Incorcio le braccia al petto e aspetto con ansia il momento.
« Non ti pemmetto di pallammi così » sbiascica cercando di prevalere sull'alcool, ma temo che ne abbia ingurgitato troppo. E faccio un sorriso che sembra più uno scherno di sfida.
« Certo » rispondo sarcastica « ma a me non interessa quello che dici» .
Lui alza il braccio pronto a lanciarmi addosso la sua bottiglia. Sono troppo lontana dalla porta per scappare nel corridoio e troppo indietro per rifugiarmi sotto al tavolo e mi trovo spiazziata.
Vedo la bottiglia venirmi incontro e so che non potrò fare niente per evitarla, perché anche se tenterò di scanzarla, mi colpirà il braccio o il fianco. Così alzo il braccio per proteggermi e accade.
Come se si fosse alzato un muro tra me e mio padre, la bottiglia rinbalza e si schianta alle spalle di mio padre.
Lui si volta a guardare prima la bottiglia in frantumi e poi me, gli occhi iniettati di sangue dalla rabbia. Ora sembra più lucido perché riesce a pronunciare decentemente le parole.
« Come hai osato? » mi urla furibondo ed io devo urlare più forte per farmi sentire.
« Non ho fatto proprio un bel niente! »
« Ti ho vista! Ti ho vista! Mi hai lanciato la bottiglia.. volevi uccidermi! » delira.
« Oh, ma per favore! Se avessi voluto ucciderti, l'avrei fatto molto tempo fa » scandisco le parole lentamente, in modo che le afferri velocemente.
Ma, senza darsi per vinto, raccoglie velocemente un'altra bottiglia e me la scaglia, ma io non ho nemmeno il tempo di riparami col braccio. Ma non ce n'è bisogno, perché è accaduto di nuovo.

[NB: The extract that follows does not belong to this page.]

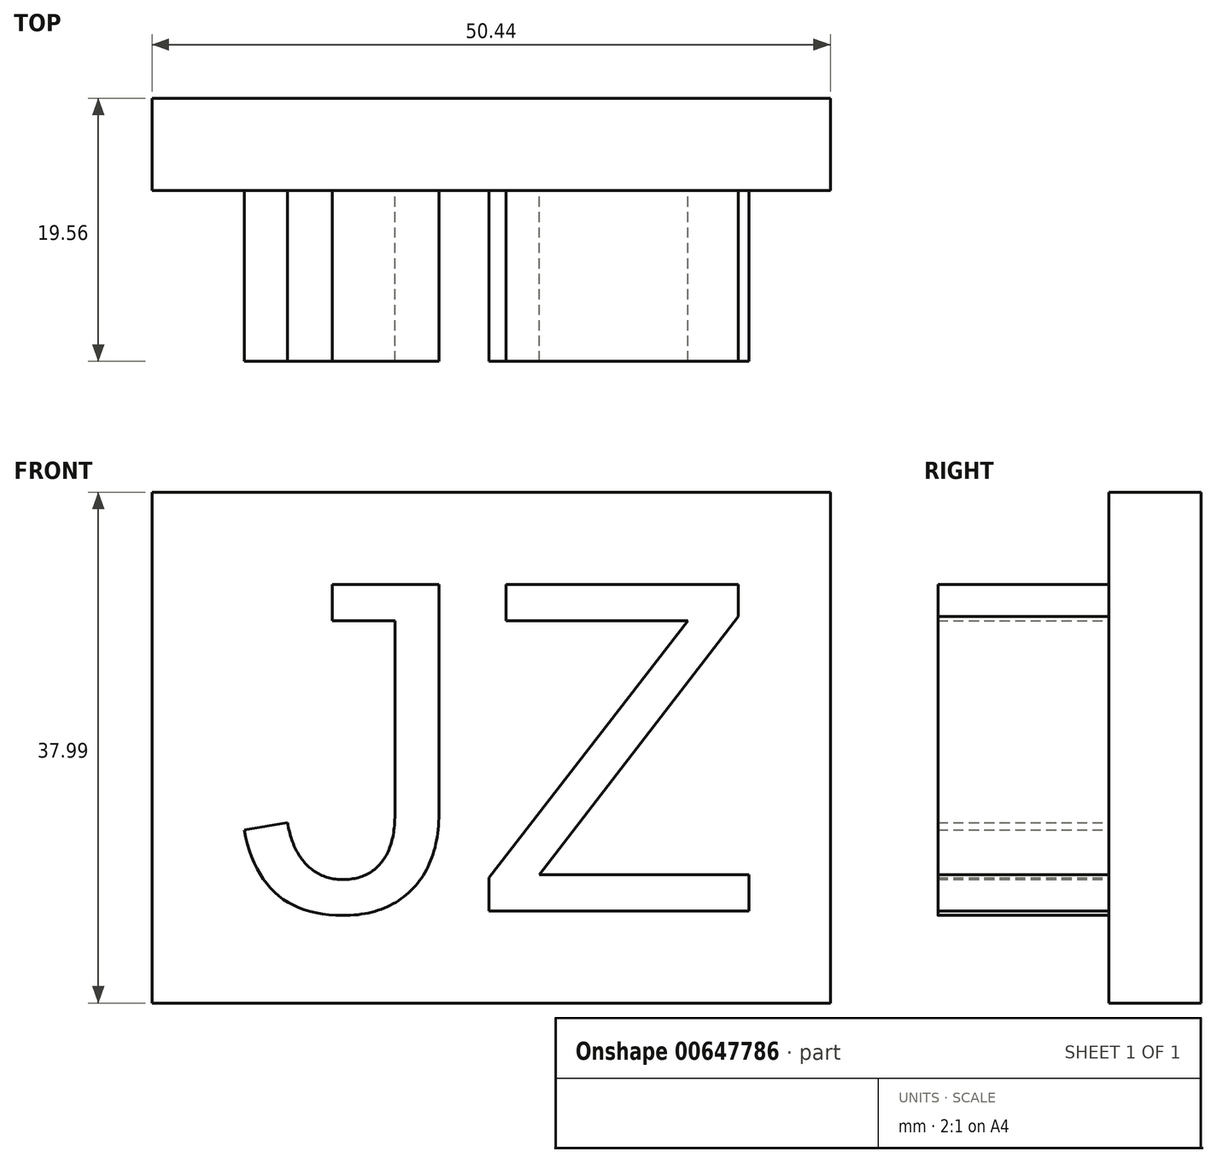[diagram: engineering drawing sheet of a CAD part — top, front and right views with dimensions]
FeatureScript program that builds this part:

C'è un'altra bottiglia - ora - in frantumi, ai piedi di mio padre.
Mi guarda di nuovo, questa volta con sospetto, come se anche lui non sapesse cosa dirmi. Inizia a borbottare qualcosa tra sé.
« Forse hai bevuto troppo, stamattina » gli suggerisco con il viso in fiamme ed una rabbia cieca che sta scemeando. Lui alza le sopracciglia come per darmi ragione e struscia i piedi per terra, dirigendosi alla porta per andare via.
Ansimo per un minuto in preda al panico, mi reggo alla sedia del tavolo e poi mi accuccio a raccogliere i cocci delle bottiglie.
La verità è che questa volta non è colpa dell’alcool. L'ho visto - o forse dovrei dire percepito - anch'io, il campo di forza che ci ha divisi e protetto me.
Mentre getto i cocci di vetro nella spazzatura, penso che forse è l'alba di una nuova era che si avvicina.